In fine, une proposition de loi (PPL) a été adoptée à l’issue d’une procédure accélérée, suite à un accord trouvé en commission mixte paritaire (CMP).
Elle renforçait en conséquence le dispositif d’une création libre et indépendante de la loi.
Surtout, ce texte législatif faisait rentrer le vocable d’intelligence économique dans le Code monétaire et financier, comme s’en est félicité le sénateur Jean-Baptiste Lemoyne.
Un contrôle accru des représentants d’intérêts
Cet épisode parlementaire avait été précédé par le rapport annuel pour 2022 de la Délégation parlementaire au renseignement (DPR).
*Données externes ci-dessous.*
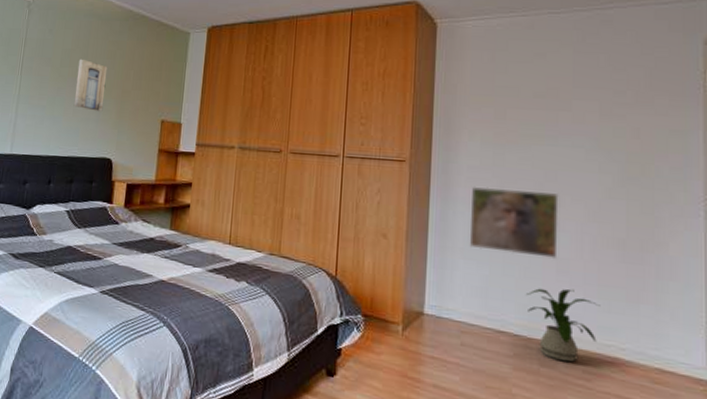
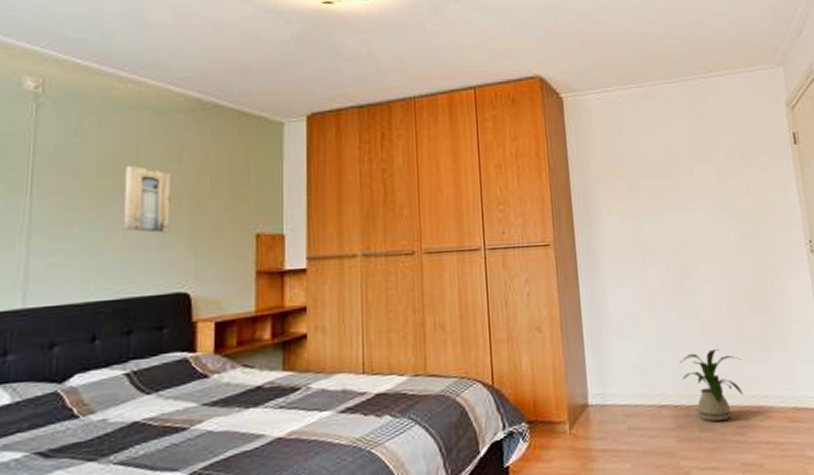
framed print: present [469,186,559,260] -> none [616,257,701,325]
Cette dernière avait précisément consacré son étude aux ingérences étrangères, concluant que « le retour de la guerre sur notre continent a permis une prise de conscience collective sur la nécessité de protéger notre souveraineté, dans toutes ses dimensions. »
Le législateur a donc voulu limiter davantage les « infiltrations » dans le processus législatif et entraver les interactions étrangères auprès des parlementaires.
Ce faisant, le texte renforçait le pouvoir de contrôle sur les représentants d’intérêts (autre nom châtié du « lobbying ») dont le régime est issu de la loi du 9 décembre 2016, dite « Sapin 2 ».
Le projet d’article 18-12-1 de la loi du 11 octobre 2013 relative à la transparence de la vie publique, faisait entrer dans ce périmètre, ceux qui agissent « sous la direction ou le contrôle d’un mandant étranger » (hors UE).
Il les obligeait à se déclarer sous cette qualité dès lors qu’ils œuvrent auprès d’un membre du gouvernement ou d’un cabinet ministériel, d’un parlementaire ou son collaborateur, d’un ancien membre du pouvoir exécutif ou législatif, d’un membre d’une autorité administrative indépendante, etc.
En résumé, il s’agit de mettre à jour toute forme de « corruption intellectuelle ». Ces lobbyistes doivent ainsi s’enregistrer auprès de la Haute Autorité pour la transparence de la vie publique.
Les sanctions pénales (article 411-12 et suivants du Code pénal s’agissant de la répression des atteintes aux intérêts fondamentaux de la Nation et crimes contre l’Etat) et pouvoirs de contrôles s’en trouvaient également accrus.
Une politique renforcée de contrôle
Au titre des autres mesures introduites par la loi visant à prévenir les ingérences étrangères en France, son article 2 bis fait entrer le terme « intelligence économique » dans le Code monétaire et financier.
C’est donc par une porte étroite que ce vocable intègre le droit positif français.
À cet égard, il faut rappeler que l’ancienne sénatrice Marie-Noëlle Lienemman et le sénateur Jean-Baptiste Lemoyne (RDPI) ont été à l’origine d’une proposition de loi (PPL) portant création d’un programme national d’intelligence économique.
Ce texte a été enregistré le 25 mars 2021 à la Présidence du Sénat en ces termes :« ce que nous considérons comme intelligence juridique [est] une veille juridique sur le droit positif et surtout une veille sur les futures évolutions anticipables, le suivi de signaux faibles en matière juridique pour qu’à la fois les pouvoirs publics et les acteurs économiques puissent davantage participer à l’élaboration de ces mêmes normes et pas seulement les appliquer. Cela est en soi une dimension importante de la guerre économique. »
Poursuivant son cheval de bataille, le sénateur a donc convaincu ses collègues d’intégrer ce concept dans le cadre règlementaire régissant le contrôle des investissements étrangers en France (IEF), régime de contrôle de prises de participations étrangères dans les entreprises stratégiques françaises.
Ainsi, selon ce projet d’article L. 151-7 du Code monétaire et financier (CMF), le gouvernement doit communiquer, chaque année, un rapport portant sur l’action en matière de protection et de promotion des intérêts économiques, industriels et scientifiques de la Nation, « notamment des mesures prises en matière de sécurité et d’intelligence économiques ».